## Action item
Only an exact copy of the records below will serve as the answer.

[Stored records]

┌────────

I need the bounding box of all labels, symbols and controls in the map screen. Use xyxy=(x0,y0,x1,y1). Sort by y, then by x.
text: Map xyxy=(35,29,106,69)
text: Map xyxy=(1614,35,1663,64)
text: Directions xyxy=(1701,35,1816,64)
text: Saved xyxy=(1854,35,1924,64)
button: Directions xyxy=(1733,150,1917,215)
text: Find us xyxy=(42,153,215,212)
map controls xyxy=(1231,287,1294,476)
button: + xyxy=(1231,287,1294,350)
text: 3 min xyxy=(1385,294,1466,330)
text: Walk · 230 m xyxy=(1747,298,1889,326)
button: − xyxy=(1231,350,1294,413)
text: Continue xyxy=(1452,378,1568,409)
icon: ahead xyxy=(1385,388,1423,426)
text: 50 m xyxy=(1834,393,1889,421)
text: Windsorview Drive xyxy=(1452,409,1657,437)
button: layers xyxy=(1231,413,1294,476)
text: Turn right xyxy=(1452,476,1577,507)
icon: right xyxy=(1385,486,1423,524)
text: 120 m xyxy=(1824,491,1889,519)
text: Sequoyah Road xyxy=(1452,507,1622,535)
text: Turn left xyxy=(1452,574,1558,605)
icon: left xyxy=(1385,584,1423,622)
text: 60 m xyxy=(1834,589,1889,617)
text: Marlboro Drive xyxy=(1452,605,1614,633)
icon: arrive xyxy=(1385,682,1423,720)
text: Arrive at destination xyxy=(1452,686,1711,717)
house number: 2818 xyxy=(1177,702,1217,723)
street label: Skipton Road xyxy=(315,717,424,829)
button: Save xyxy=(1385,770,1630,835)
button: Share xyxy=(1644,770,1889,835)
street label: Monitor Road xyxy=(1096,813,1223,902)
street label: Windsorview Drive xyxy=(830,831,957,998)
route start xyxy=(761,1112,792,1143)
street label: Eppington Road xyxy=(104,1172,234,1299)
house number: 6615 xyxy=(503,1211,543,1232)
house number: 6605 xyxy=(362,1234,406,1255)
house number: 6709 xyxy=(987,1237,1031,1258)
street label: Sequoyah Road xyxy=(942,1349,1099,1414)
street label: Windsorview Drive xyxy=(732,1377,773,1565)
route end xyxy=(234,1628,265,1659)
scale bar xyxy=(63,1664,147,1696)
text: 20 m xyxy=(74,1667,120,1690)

└────────

## Task answer
I need the bounding box of all labels, symbols and controls in the map screen. Use xyxy=(x0,y0,x1,y1). Sort by y, then by x.
text: Map xyxy=(35,29,106,69)
text: Map xyxy=(1614,35,1663,64)
text: Directions xyxy=(1701,35,1816,64)
text: Saved xyxy=(1854,35,1924,64)
button: Directions xyxy=(1733,150,1917,215)
text: Find us xyxy=(42,153,215,212)
map controls xyxy=(1231,287,1294,476)
button: + xyxy=(1231,287,1294,350)
text: 3 min xyxy=(1385,294,1466,330)
text: Walk · 230 m xyxy=(1747,298,1889,326)
button: − xyxy=(1231,350,1294,413)
text: Continue xyxy=(1452,378,1568,409)
icon: ahead xyxy=(1385,388,1423,426)
text: 50 m xyxy=(1834,393,1889,421)
text: Windsorview Drive xyxy=(1452,409,1657,437)
button: layers xyxy=(1231,413,1294,476)
text: Turn right xyxy=(1452,476,1577,507)
icon: right xyxy=(1385,486,1423,524)
text: 120 m xyxy=(1824,491,1889,519)
text: Sequoyah Road xyxy=(1452,507,1622,535)
text: Turn left xyxy=(1452,574,1558,605)
icon: left xyxy=(1385,584,1423,622)
text: 60 m xyxy=(1834,589,1889,617)
text: Marlboro Drive xyxy=(1452,605,1614,633)
icon: arrive xyxy=(1385,682,1423,720)
text: Arrive at destination xyxy=(1452,686,1711,717)
house number: 2818 xyxy=(1177,702,1217,723)
street label: Skipton Road xyxy=(315,717,424,829)
button: Save xyxy=(1385,770,1630,835)
button: Share xyxy=(1644,770,1889,835)
street label: Monitor Road xyxy=(1096,813,1223,902)
street label: Windsorview Drive xyxy=(830,831,957,998)
route start xyxy=(761,1112,792,1143)
street label: Eppington Road xyxy=(104,1172,234,1299)
house number: 6615 xyxy=(503,1211,543,1232)
house number: 6605 xyxy=(362,1234,406,1255)
house number: 6709 xyxy=(987,1237,1031,1258)
street label: Sequoyah Road xyxy=(942,1349,1099,1414)
street label: Windsorview Drive xyxy=(732,1377,773,1565)
route end xyxy=(234,1628,265,1659)
scale bar xyxy=(63,1664,147,1696)
text: 20 m xyxy=(74,1667,120,1690)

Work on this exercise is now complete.